>>>>

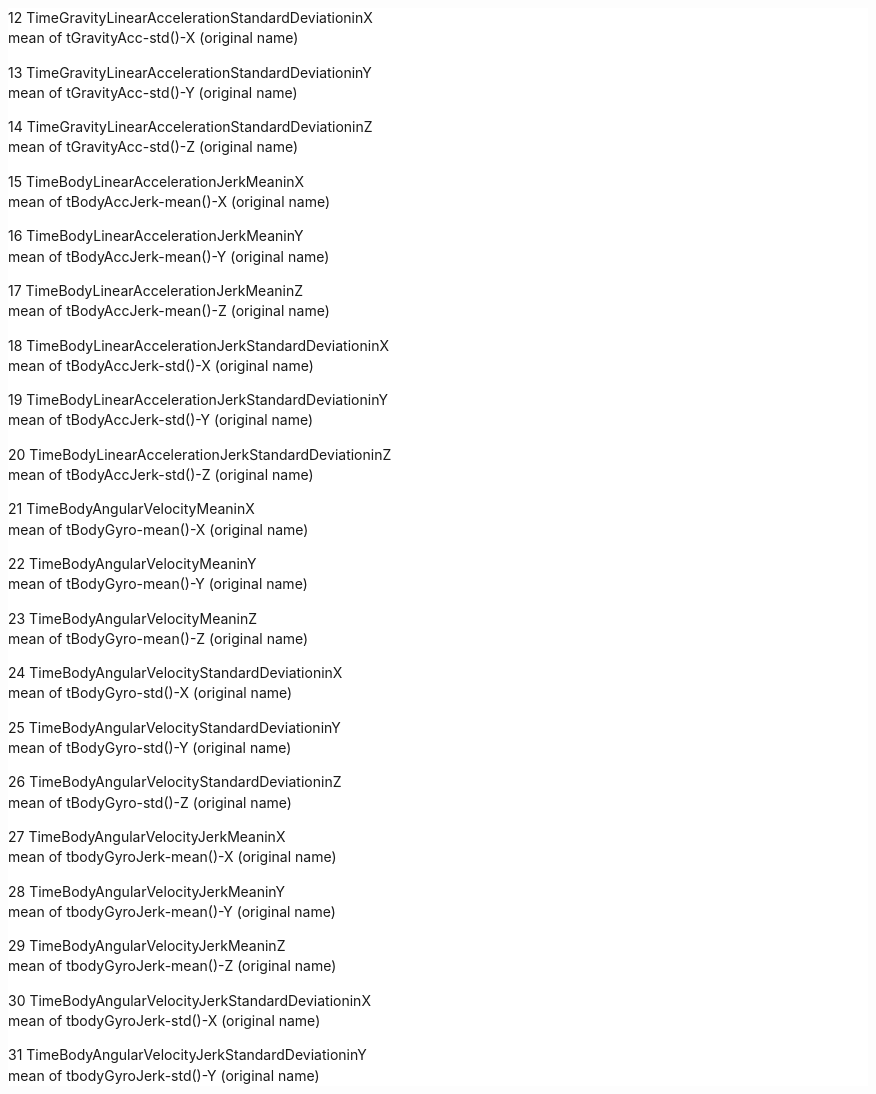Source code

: 12 TimeGravityLinearAccelerationStandardDeviationinX   
   mean of tGravityAcc-std()-X (original name) 
   
13 TimeGravityLinearAccelerationStandardDeviationinY   
   mean of tGravityAcc-std()-Y (original name) 
   
14 TimeGravityLinearAccelerationStandardDeviationinZ  
   mean of tGravityAcc-std()-Z (original name) 
   
15 TimeBodyLinearAccelerationJerkMeaninX   
   mean of tBodyAccJerk-mean()-X (original name) 
   
16 TimeBodyLinearAccelerationJerkMeaninY  
   mean of tBodyAccJerk-mean()-Y (original name) 
   
17 TimeBodyLinearAccelerationJerkMeaninZ  
   mean of tBodyAccJerk-mean()-Z (original name) 
   
18 TimeBodyLinearAccelerationJerkStandardDeviationinX   
   mean of tBodyAccJerk-std()-X (original name) 
   
19 TimeBodyLinearAccelerationJerkStandardDeviationinY   
   mean of tBodyAccJerk-std()-Y (original name) 
   
20 TimeBodyLinearAccelerationJerkStandardDeviationinZ   
   mean of tBodyAccJerk-std()-Z (original name) 
   
21 TimeBodyAngularVelocityMeaninX   
   mean of tBodyGyro-mean()-X (original name) 
   
22 TimeBodyAngularVelocityMeaninY  
   mean of tBodyGyro-mean()-Y (original name) 
   
23 TimeBodyAngularVelocityMeaninZ  
   mean of tBodyGyro-mean()-Z (original name) 
   
24 TimeBodyAngularVelocityStandardDeviationinX    
   mean of tBodyGyro-std()-X (original name) 
   
25 TimeBodyAngularVelocityStandardDeviationinY   
   mean of tBodyGyro-std()-Y (original name) 
   
26 TimeBodyAngularVelocityStandardDeviationinZ  
   mean of tBodyGyro-std()-Z (original name) 
   
27 TimeBodyAngularVelocityJerkMeaninX  
   mean of tbodyGyroJerk-mean()-X (original name) 
   
28 TimeBodyAngularVelocityJerkMeaninY  
   mean of tbodyGyroJerk-mean()-Y (original name) 
   
29 TimeBodyAngularVelocityJerkMeaninZ   
   mean of tbodyGyroJerk-mean()-Z (original name) 
   
30 TimeBodyAngularVelocityJerkStandardDeviationinX   
   mean of tbodyGyroJerk-std()-X (original name) 
   
31 TimeBodyAngularVelocityJerkStandardDeviationinY   
   mean of tbodyGyroJerk-std()-Y (original name) 
   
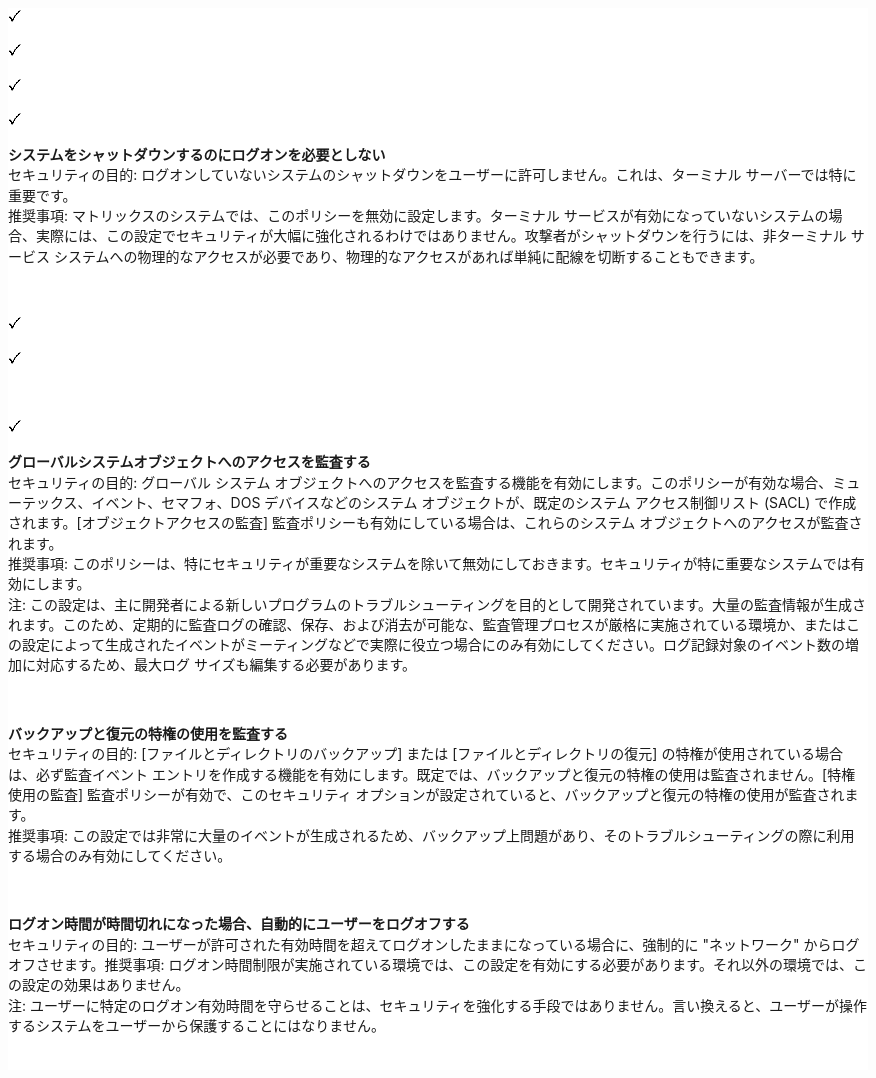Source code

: <td style="border:1px solid black;"><p><img src="images/Dd362907.mnp_tickmark(ja-jp,TechNet.10).gif" /></p></td>
<td style="border:1px solid black;"><p><img src="images/Dd362907.mnp_tickmark(ja-jp,TechNet.10).gif" /></p></td>
<td style="border:1px solid black;"><p><img src="images/Dd362907.mnp_tickmark(ja-jp,TechNet.10).gif" /></p></td>
<td style="border:1px solid black;"><p><img src="images/Dd362907.mnp_tickmark(ja-jp,TechNet.10).gif" /></p></td>
</tr>  
<tr class="even">
<td style="border:1px solid black;"><p><strong>システムをシャットダウンするのにログオンを必要としない</strong><br />
セキュリティの目的: ログオンしていないシステムのシャットダウンをユーザーに許可しません。これは、ターミナル サーバーでは特に重要です。<br />
推奨事項: マトリックスのシステムでは、このポリシーを無効に設定します。ターミナル サービスが有効になっていないシステムの場合、実際には、この設定でセキュリティが大幅に強化されるわけではありません。攻撃者がシャットダウンを行うには、非ターミナル サービス システムへの物理的なアクセスが必要であり、物理的なアクセスがあれば単純に配線を切断することもできます。</p></td>
<td style="border:1px solid black;"> </td>
<td style="border:1px solid black;"> </td>
<td style="border:1px solid black;"><p><img src="images/Dd362907.mnp_tickmark(ja-jp,TechNet.10).gif" /></p></td>
<td style="border:1px solid black;"><p><img src="images/Dd362907.mnp_tickmark(ja-jp,TechNet.10).gif" /></p></td>
<td style="border:1px solid black;"> </td>
<td style="border:1px solid black;"><p><img src="images/Dd362907.mnp_tickmark(ja-jp,TechNet.10).gif" /></p></td>
</tr>  
<tr class="odd">
<td style="border:1px solid black;"><p><strong>グローバルシステムオブジェクトへのアクセスを監査する</strong><br />
セキュリティの目的: グローバル システム オブジェクトへのアクセスを監査する機能を有効にします。このポリシーが有効な場合、ミューテックス、イベント、セマフォ、DOS デバイスなどのシステム オブジェクトが、既定のシステム アクセス制御リスト (SACL) で作成されます。[オブジェクトアクセスの監査] 監査ポリシーも有効にしている場合は、これらのシステム オブジェクトへのアクセスが監査されます。<br />  
推奨事項: このポリシーは、特にセキュリティが重要なシステムを除いて無効にしておきます。セキュリティが特に重要なシステムでは有効にします。<br />
注: この設定は、主に開発者による新しいプログラムのトラブルシューティングを目的として開発されています。大量の監査情報が生成されます。このため、定期的に監査ログの確認、保存、および消去が可能な、監査管理プロセスが厳格に実施されている環境か、またはこの設定によって生成されたイベントがミーティングなどで実際に役立つ場合にのみ有効にしてください。ログ記録対象のイベント数の増加に対応するため、最大ログ サイズも編集する必要があります。</p></td>
<td style="border:1px solid black;"> </td>
<td style="border:1px solid black;"> </td>
<td style="border:1px solid black;"> </td>
<td style="border:1px solid black;"> </td>
<td style="border:1px solid black;"> </td>
<td style="border:1px solid black;"> </td>
</tr>  
<tr class="even">
<td style="border:1px solid black;"><p><strong>バックアップと復元の特権の使用を監査する</strong><br />
セキュリティの目的: [ファイルとディレクトリのバックアップ] または [ファイルとディレクトリの復元] の特権が使用されている場合は、必ず監査イベント エントリを作成する機能を有効にします。既定では、バックアップと復元の特権の使用は監査されません。[特権使用の監査] 監査ポリシーが有効で、このセキュリティ オプションが設定されていると、バックアップと復元の特権の使用が監査されます。<br />
推奨事項: この設定では非常に大量のイベントが生成されるため、バックアップ上問題があり、そのトラブルシューティングの際に利用する場合のみ有効にしてください。</p></td>
<td style="border:1px solid black;"> </td>
<td style="border:1px solid black;"> </td>
<td style="border:1px solid black;"> </td>
<td style="border:1px solid black;"> </td>
<td style="border:1px solid black;"> </td>
<td style="border:1px solid black;"> </td>
</tr>  
<tr class="odd">
<td style="border:1px solid black;"><p><strong>ログオン時間が時間切れになった場合、自動的にユーザーをログオフする</strong><br />
セキュリティの目的: ユーザーが許可された有効時間を超えてログオンしたままになっている場合に、強制的に &quot;ネットワーク&quot; からログオフさせます。推奨事項: ログオン時間制限が実施されている環境では、この設定を有効にする必要があります。それ以外の環境では、この設定の効果はありません。<br />
注: ユーザーに特定のログオン有効時間を守らせることは、セキュリティを強化する手段ではありません。言い換えると、ユーザーが操作するシステムをユーザーから保護することにはなりません。</p></td>
<td style="border:1px solid black;"> </td>
<td style="border:1px solid black;"> </td>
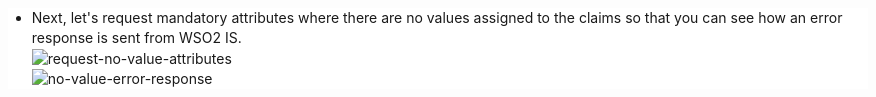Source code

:       
-   Next, let's request mandatory attributes where there are no values
    assigned to the claims so that you can see how an error response is
    sent from WSO2 IS.  
    ![request-no-value-attributes](../../assets/img/tutorials/request-no-value-attributes.png)   
    ![no-value-error-response](../../assets/img/tutorials/no-value-error-response.png) 

  
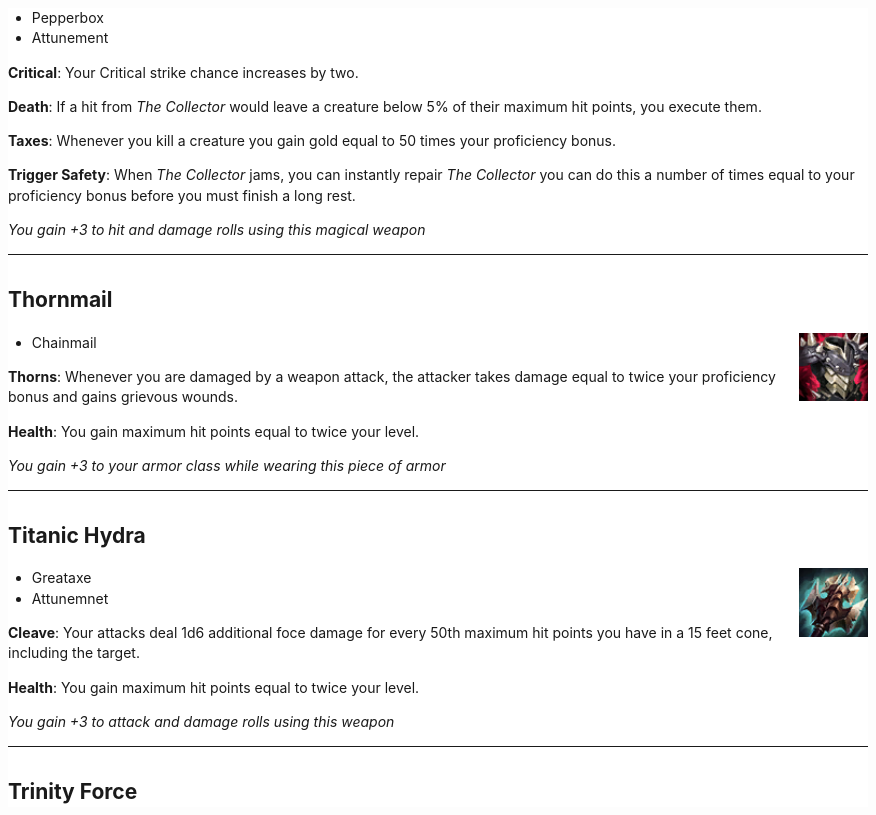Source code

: - Pepperbox
- Attunement

**Critical**: Your Critical strike chance increases by two. 

**Death**: If a hit from _The Collector_ would leave a creature below 5% of their maximum hit points, you execute them.

**Taxes**: Whenever you kill a creature you gain gold equal to 50 times your proficiency bonus. 

**Trigger Safety**: When _The Collector_ jams, you can instantly repair _The Collector_ you can do this a number of times equal to your proficiency bonus before you must finish a long rest. 

_You gain +3 to hit and damage rolls using this magical weapon_

---

## Thornmail

<img src="https://github.com/Sebastianhju/Runeterra-5e/blob/main/img-items/Thornmail.png" Align=right width=8% height=8%>

- Chainmail

**Thorns**: Whenever you are damaged by a weapon attack, the attacker takes damage equal to twice your proficiency bonus and gains grievous wounds. 

**Health**: You gain maximum hit points equal to twice your level. 

_You gain +3 to your armor class while wearing this piece of armor_

---

## Titanic Hydra

<img src="https://github.com/Sebastianhju/Runeterra-5e/blob/main/img-items/Titanic Hydra.png" Align=right width=8% height=8%>

- Greataxe
- Attunemnet

**Cleave**: Your attacks deal 1d6 additional foce damage for every 50th maximum hit points you have in a 15 feet cone, including the target. 

**Health**: You gain maximum hit points equal to twice your level.

_You gain +3 to attack and damage rolls using this weapon_

---

## Trinity Force
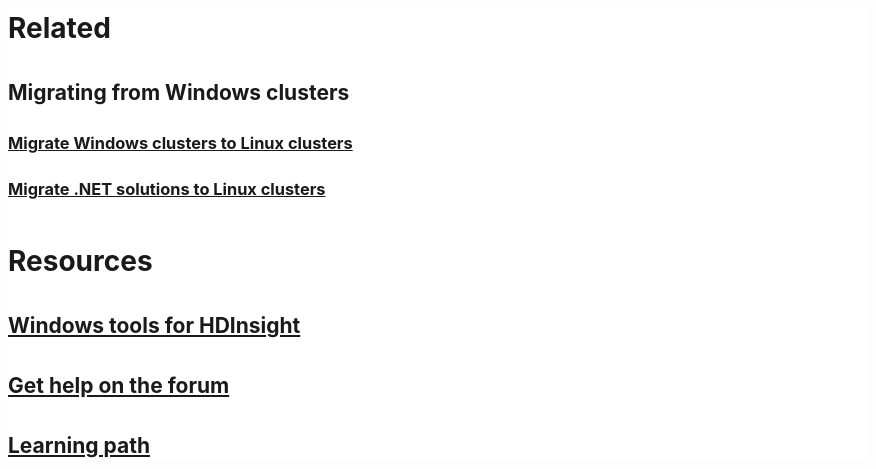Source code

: # Related
## Migrating from Windows clusters
### [Migrate Windows clusters to Linux clusters](https://docs.microsoft.com/azure/hdinsight/hdinsight-migrate-from-windows-to-linux)
### [Migrate .NET solutions to Linux clusters](https://docs.microsoft.com/azure/hdinsight/hdinsight-hadoop-migrate-dotnet-to-linux)


# Resources
## [Windows tools for HDInsight](https://docs.microsoft.com/azure/hdinsight/hdinsight-hadoop-windows-tools)
## [Get help on the forum](https://social.msdn.microsoft.com/forums/azure/en-US/home?forum=hdinsight)
## [Learning path](https://azure.microsoft.com/documentation/learning-paths/hdinsight-self-guided-hadoop-training/)
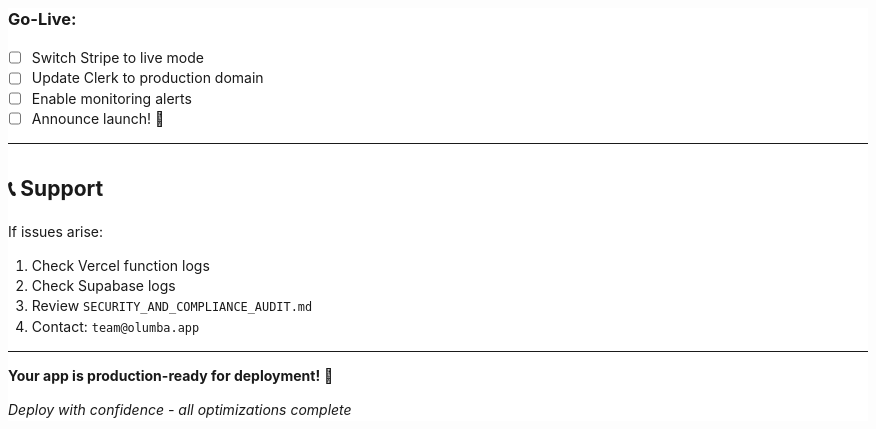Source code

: ### **Go-Live**:
- [ ] Switch Stripe to live mode
- [ ] Update Clerk to production domain
- [ ] Enable monitoring alerts
- [ ] Announce launch! 🎉

---

## 📞 **Support**

If issues arise:
1. Check Vercel function logs
2. Check Supabase logs
3. Review `SECURITY_AND_COMPLIANCE_AUDIT.md`
4. Contact: `team@olumba.app`

---

**Your app is production-ready for deployment!** 🚀

*Deploy with confidence - all optimizations complete*

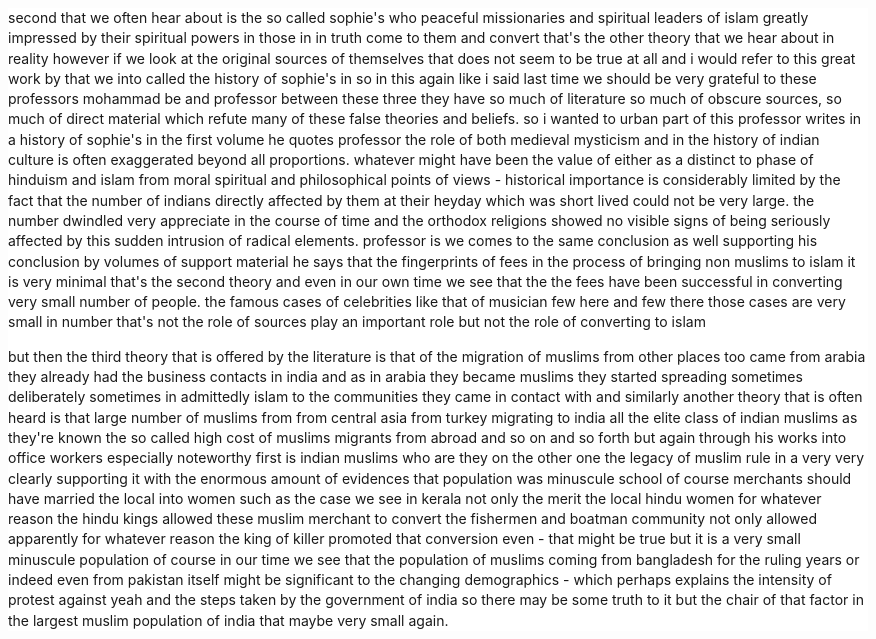  second that we often hear about is the so called sophie's who peaceful missionaries and spiritual leaders of islam greatly impressed by their spiritual powers in those in in truth come to them and convert that's the other theory that we hear about in reality however if we look at the original sources of themselves that does not seem to be true at all and i would refer to this great work by that we into called the history of sophie's in so in this again like i said last time we should be very grateful to these professors mohammad be and professor between these three they have so much of literature so much of obscure sources, so much of direct material which refute many of these false theories and beliefs. so i wanted to urban part of this professor writes in a history of sophie's in the first volume he quotes professor the role of both medieval mysticism and in the history of indian culture is often exaggerated beyond all proportions. whatever might have been the value of either as a distinct to phase of hinduism and islam from moral spiritual and philosophical points of views - historical importance is considerably limited by the fact that the number of indians directly affected by them at their heyday which was short lived could not be very large. the number dwindled very appreciate in the course of time and the orthodox religions showed no visible signs of being seriously affected by this sudden intrusion of radical elements. professor is we comes to the same conclusion as well supporting his conclusion by volumes of support material he says that the fingerprints of fees in the process of bringing non muslims to islam it is very minimal that's the second theory and even in our own time we see that the the fees have been successful in converting very small number of people. the famous cases of celebrities like that of musician few here and few there those cases are very small in number that's not the role of sources play an important role but not the role of converting to islam 
 
 but then the third theory that is offered by the literature is that of the migration of muslims from other places too came from arabia they already had the business contacts in india and as in arabia they became muslims they started spreading sometimes deliberately sometimes in admittedly islam to the communities they came in contact with and similarly another theory that is often heard is that large number of muslims from from central asia from turkey migrating to india all the elite class of indian muslims as they're known the so called high cost of muslims migrants from abroad and so on and so forth but again through his works into office workers especially noteworthy first is indian muslims who are they on the other one the legacy of muslim rule in a very very clearly supporting it with the enormous amount of evidences that population was minuscule school of course merchants should have married the local into women such as the case we see in kerala not only the merit the local hindu women for whatever reason the hindu kings allowed these muslim merchant to convert the fishermen and boatman community not only allowed apparently for whatever reason the king of killer promoted that conversion even - that might be true but it is a very small minuscule population of course in our time we see that the population of muslims coming from bangladesh for the ruling years or indeed even from pakistan itself might be significant to the changing demographics - which perhaps explains the intensity of protest against yeah and the steps taken by the government of india so there may be some truth to it but the chair of that factor in the largest muslim population of india that maybe very small again.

<<<<

** WHAT TO WORK ON **
Among the lines above, return those that contain the string "Health".

** ANSWER SPACE **
**Health**: You gain maximum hit points equal to twice your level. 
**Health**: You gain maximum hit points equal to twice your level.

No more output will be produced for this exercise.